Once I got into the woods and parked my truck, I was amazed at how similar this property was to my grandfather’s old farm in regards to its layout. The ridges, benches, hardwoods, even the trails…it was awesome. I bumped a few does, saw two small bucks, and found a nice rub line on substantial tree. I was pretty psyched! But with the good, there is usually some bad…and the bad was this property was obviously being used by people on ATV’s and dirt bikes. That troubled me as I didn’t know if they were hunting without permission or just joy riding. It would not take long to find out the answer…
The property was really cool, it was an old farmstead, and the remnants of a collapsed barn, old machinery, and two old cars were left behind. I picked out a few likely stand sites to use my climber on and marked the trees. That is one thing I like to do on a new property, I tend to hunt it for the first season with my climber and try to get a feel for the deer movement, then go in during the summer and place stands according to that research. It is cumbersome, yet effective and a real time saver in the long run.
Bow season came and went relatively uneventful with the exception of stopping a group of teenagers on dirt bikes and one great encounter with a 4 pointer. I made it very clear to the trespassers that they were not welcome until after deer season. I also had people riding horses through the land, but they were OK according to the biologist. By season’s end I had a few stand selections picked out, including one spot that I had a neat encounter with a buck.
It was my first year at self-filming my hunts.
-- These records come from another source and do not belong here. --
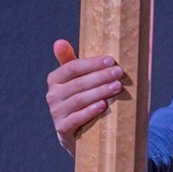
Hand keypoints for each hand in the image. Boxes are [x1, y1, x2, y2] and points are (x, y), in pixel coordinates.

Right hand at [45, 39, 124, 155]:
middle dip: (101, 77)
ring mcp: (56, 113)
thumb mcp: (75, 78)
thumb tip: (59, 41)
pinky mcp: (62, 128)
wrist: (76, 130)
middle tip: (119, 73)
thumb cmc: (80, 96)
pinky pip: (77, 118)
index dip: (92, 63)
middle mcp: (52, 95)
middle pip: (79, 83)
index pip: (73, 67)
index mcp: (55, 79)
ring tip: (117, 87)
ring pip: (80, 99)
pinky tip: (103, 105)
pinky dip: (90, 111)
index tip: (111, 60)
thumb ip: (70, 60)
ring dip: (100, 92)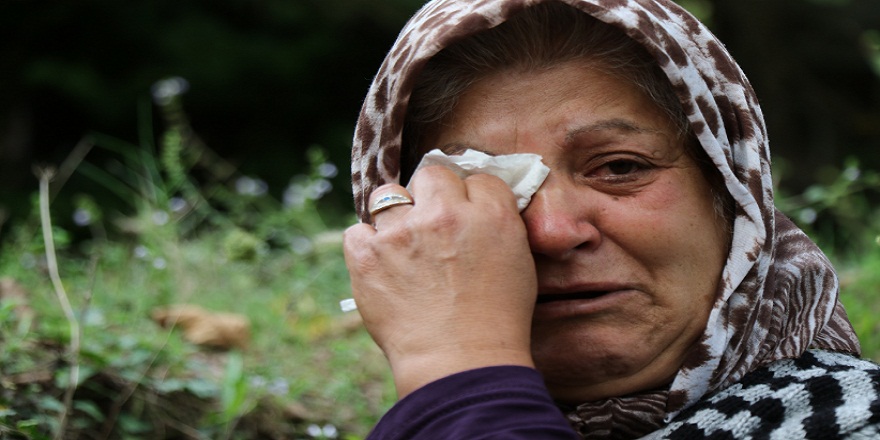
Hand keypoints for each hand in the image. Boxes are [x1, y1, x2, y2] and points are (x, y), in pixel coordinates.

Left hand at [343, 165, 537, 397]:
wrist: (461, 364)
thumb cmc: (497, 323)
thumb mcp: (519, 264)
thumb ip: (498, 226)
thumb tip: (479, 207)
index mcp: (490, 214)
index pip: (477, 178)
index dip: (471, 198)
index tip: (466, 218)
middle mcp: (445, 214)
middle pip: (431, 174)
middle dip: (431, 196)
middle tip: (432, 227)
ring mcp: (402, 233)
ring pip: (388, 196)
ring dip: (394, 218)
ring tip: (402, 249)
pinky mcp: (367, 255)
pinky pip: (356, 231)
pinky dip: (365, 247)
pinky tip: (380, 268)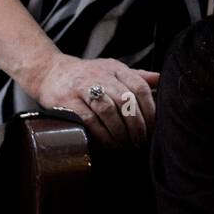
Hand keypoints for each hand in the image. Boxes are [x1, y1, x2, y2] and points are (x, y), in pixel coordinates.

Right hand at [27, 52, 159, 146]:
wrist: (50, 72)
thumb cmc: (88, 74)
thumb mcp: (113, 69)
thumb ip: (138, 76)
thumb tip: (163, 80)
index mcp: (116, 68)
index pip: (139, 86)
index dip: (149, 108)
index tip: (154, 126)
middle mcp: (101, 76)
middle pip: (126, 100)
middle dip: (137, 124)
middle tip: (141, 140)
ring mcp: (83, 87)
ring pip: (109, 110)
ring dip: (120, 131)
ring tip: (127, 145)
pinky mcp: (67, 101)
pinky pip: (88, 119)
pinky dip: (102, 133)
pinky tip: (109, 143)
I had gotten hooked up with some guys from Massachusetts that put out a DVD and hoped to lay down some good kill footage and become an overnight sensation. After getting my Summit climber up in a tree, setting up the camera, getting the bow hung, and surveying the area, I settled in. It wasn’t long before I caught a glimpse of a deer about 80 yards in front of me, travelling along a creek bed. I wasn’t able to see anything through my binos other than it was a buck, and he was headed away from me. I grunted a few times with a Primos Buck Roar and he turned, and headed right towards me. I followed him with the video camera as he crossed the creek, came up the hill, and stopped to work a scrape 20 yards from me. I knew once I saw he was a 4 pointer that I would pass on him, but kept rolling film to see what he would do. He licked the braches above the scrape, and then walked the roadway right to my tree, where he loitered at 5 yards for a few minutes. Eventually he walked off, but not after giving me a ton of shot opportunities. It was great! What a fantastic encounter!
I left that night with high hopes for this property and knew if I put in time in the stand, that I would be rewarded.